=== DIRECTIONS FOR THIS TASK ===
Wherever a line below holds the word "invokers", copy that line.

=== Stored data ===
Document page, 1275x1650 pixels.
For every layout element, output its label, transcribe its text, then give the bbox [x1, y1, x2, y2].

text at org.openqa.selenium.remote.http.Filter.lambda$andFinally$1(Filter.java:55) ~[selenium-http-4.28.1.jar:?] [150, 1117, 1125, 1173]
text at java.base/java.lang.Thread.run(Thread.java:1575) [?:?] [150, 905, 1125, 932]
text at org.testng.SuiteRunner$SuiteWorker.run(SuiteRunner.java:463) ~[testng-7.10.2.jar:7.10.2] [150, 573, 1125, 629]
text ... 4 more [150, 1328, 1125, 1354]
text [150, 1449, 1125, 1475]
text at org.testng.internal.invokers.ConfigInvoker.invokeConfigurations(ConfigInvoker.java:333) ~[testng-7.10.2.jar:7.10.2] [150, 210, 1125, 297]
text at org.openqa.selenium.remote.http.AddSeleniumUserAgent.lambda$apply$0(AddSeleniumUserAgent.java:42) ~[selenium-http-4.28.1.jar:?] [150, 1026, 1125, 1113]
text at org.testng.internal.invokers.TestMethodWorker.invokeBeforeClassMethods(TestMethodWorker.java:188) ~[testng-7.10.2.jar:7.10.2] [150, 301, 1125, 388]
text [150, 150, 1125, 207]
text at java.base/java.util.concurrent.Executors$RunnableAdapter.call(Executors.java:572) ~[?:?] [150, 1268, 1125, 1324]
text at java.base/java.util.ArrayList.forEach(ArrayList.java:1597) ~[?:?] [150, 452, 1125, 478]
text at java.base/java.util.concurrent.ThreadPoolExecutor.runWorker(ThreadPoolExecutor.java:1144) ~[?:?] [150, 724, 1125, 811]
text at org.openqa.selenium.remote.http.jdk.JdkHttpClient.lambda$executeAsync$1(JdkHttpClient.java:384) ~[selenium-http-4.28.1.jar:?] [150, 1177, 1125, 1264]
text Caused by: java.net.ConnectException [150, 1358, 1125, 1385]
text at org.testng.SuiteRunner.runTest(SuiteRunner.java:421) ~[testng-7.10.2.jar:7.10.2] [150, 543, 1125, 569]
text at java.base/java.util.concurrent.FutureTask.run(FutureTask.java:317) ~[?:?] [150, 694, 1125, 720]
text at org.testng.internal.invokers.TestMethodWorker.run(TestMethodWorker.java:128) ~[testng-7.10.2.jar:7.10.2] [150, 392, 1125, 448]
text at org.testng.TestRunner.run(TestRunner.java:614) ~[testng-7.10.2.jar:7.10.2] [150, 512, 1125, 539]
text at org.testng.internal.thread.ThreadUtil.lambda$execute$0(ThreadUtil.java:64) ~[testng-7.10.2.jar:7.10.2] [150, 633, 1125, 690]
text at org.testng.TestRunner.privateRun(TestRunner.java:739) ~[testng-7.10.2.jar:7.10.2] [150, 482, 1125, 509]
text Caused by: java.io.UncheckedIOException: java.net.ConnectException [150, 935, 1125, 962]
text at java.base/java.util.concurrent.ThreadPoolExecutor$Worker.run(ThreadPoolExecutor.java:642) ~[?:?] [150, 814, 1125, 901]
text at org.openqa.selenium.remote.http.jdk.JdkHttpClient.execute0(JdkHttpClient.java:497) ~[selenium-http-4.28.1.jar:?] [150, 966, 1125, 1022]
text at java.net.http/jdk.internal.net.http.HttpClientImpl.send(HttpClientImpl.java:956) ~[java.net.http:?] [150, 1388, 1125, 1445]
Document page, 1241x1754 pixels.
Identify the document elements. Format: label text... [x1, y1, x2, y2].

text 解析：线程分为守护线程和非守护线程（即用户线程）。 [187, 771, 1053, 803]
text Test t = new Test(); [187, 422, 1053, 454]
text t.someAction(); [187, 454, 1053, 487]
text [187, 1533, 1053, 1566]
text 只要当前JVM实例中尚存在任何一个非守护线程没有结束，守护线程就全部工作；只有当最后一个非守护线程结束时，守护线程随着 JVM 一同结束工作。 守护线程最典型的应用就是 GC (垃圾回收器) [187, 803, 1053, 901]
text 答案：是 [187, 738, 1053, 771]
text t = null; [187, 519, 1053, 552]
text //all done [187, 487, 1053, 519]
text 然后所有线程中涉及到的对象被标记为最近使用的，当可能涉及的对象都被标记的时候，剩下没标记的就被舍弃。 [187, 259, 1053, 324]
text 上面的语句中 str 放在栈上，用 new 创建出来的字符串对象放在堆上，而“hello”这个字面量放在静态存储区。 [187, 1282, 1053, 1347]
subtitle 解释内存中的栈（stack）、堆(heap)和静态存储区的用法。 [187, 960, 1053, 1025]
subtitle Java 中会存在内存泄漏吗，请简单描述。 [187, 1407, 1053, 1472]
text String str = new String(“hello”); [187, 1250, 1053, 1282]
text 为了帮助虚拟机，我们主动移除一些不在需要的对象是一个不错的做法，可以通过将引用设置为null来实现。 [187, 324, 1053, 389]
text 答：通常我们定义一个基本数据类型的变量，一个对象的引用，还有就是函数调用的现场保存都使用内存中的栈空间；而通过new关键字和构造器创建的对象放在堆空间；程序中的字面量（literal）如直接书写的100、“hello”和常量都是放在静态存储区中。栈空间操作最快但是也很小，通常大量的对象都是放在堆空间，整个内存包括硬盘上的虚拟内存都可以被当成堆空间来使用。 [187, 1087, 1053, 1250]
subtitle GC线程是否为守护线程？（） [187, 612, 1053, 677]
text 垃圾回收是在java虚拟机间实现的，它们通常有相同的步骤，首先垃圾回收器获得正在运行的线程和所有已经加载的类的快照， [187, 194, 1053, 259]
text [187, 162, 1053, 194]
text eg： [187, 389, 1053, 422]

=== RESPONSE ===
text at org.testng.internal.invokers.ConfigInvoker.invokeConfigurations(ConfigInvoker.java:333) ~[testng-7.10.2.jar:7.10.2] [150, 210, 1125, 297]
text at org.testng.internal.invokers.TestMethodWorker.invokeBeforeClassMethods(TestMethodWorker.java:188) ~[testng-7.10.2.jar:7.10.2] [150, 301, 1125, 388]
text at org.testng.internal.invokers.TestMethodWorker.run(TestMethodWorker.java:128) ~[testng-7.10.2.jar:7.10.2] [150, 392, 1125, 448]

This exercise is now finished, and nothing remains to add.